The re-emergence of the sex industry has brought other problems. I went to one of Beijing’s few gay bars, its clientele an equal mix of Chinese and foreigners. A large television set on the wall was showing images of Jiang Zemin on an official visit, shaking hands with a Saudi sheikh. Beneath it, a drag queen was performing simulated sex with a willing customer. In the interval between floor shows, there was a speech about Aids and safe sex, and condoms were handed out. Aids is still a taboo subject – the official line until recently was that it didn’t exist in China. But there is an alarmingly high rate of infection in the south-west of the country, where heroin leaks over the border from Burma, and doctors in isolated country villages elsewhere in China are reporting frightening numbers of people dying from a wasting disease. Now that the commune system has been abolished, there are almost no medical services left in the countryside, and as long as Aids is officially denied, there seems to be nothing to stop it spreading.
The lack of access to medicine has some bizarre consequences. One morning I got up early and went to Ditan Park, the old Temple of the Earth, a beautiful place full of ancient trees, its lovely square altar still undamaged. Chinese parks are delightful in the early morning, thronged with people devoting themselves to an infinite variety of eccentric pursuits. In one corner, tango music was blaring out from a loudspeaker and I watched couples dipping and swooping, perfectly in time. On another patch, a group leader was chanting some thirty elderly people through their morning exercises. They were slapping different parts of their bodies and chanting, ‘My neck is healthy. My legs are strong. My head is in fine shape’ – an exhortation to fate to stave off illnesses for which they can no longer afford treatment. A couple of years ago there would have been Falun Gong practitioners here, too; one of the attractions of Falun Gong was that it promised good health. Now its followers are in hiding or in jail, persecuted by a Party that no longer provides either medicine or a moral example.
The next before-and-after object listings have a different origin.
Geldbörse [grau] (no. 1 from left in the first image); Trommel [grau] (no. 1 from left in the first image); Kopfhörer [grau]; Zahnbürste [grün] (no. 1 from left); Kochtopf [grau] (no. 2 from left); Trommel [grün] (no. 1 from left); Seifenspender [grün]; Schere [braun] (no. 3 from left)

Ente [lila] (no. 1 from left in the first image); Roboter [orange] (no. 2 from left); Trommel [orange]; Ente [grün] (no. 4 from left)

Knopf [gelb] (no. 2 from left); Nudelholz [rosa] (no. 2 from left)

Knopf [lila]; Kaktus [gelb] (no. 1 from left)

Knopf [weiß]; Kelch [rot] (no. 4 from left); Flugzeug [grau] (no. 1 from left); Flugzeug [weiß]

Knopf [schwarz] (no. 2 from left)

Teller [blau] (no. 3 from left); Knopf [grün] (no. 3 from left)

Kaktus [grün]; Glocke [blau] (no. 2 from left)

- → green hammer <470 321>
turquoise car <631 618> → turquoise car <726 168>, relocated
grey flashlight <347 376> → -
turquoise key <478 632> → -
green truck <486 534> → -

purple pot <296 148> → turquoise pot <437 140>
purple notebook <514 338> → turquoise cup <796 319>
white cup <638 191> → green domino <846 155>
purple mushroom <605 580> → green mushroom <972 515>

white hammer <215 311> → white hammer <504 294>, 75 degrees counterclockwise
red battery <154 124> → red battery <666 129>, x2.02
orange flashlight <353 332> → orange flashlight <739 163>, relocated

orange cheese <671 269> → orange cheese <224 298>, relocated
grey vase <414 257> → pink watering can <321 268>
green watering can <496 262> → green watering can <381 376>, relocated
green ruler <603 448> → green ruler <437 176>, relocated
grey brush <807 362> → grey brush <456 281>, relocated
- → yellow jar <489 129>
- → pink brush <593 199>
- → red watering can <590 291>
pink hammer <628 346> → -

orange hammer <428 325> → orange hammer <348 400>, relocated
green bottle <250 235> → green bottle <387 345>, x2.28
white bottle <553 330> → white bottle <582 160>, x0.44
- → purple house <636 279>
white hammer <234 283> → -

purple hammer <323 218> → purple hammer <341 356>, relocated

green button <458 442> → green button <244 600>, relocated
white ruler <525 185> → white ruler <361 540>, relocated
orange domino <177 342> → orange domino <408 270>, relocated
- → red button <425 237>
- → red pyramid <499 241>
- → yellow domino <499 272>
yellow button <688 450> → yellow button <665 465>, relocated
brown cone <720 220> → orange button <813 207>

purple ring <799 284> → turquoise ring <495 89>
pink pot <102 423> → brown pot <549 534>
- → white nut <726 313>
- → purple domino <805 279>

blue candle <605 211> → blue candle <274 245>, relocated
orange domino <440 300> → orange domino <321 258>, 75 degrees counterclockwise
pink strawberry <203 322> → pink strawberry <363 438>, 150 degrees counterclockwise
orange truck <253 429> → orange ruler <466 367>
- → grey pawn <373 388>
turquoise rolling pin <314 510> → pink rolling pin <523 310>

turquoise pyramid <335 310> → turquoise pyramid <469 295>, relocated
As I left the park I paused to watch an old man writing Chinese characters on the path. He had a long-handled brush which he dipped in a bucket of water. He was writing the lines of a Tang poem in exquisite calligraphy on the hard, packed dirt path. By the time he reached the end of the poem, the first characters had dried out and disappeared. He noticed me watching and, smiling, offered me the brush. I dipped it in the bucket and wrote the first line of the Daodejing, Laoji’s Daoist classic: ‘The way that can be known is not the constant way.’ My characters looked terrible next to his, but he seemed pleased, nevertheless, by this trace of civilization in a passing barbarian. He smiled and took up his brush again, bending to the pleasure of creating this transient beauty.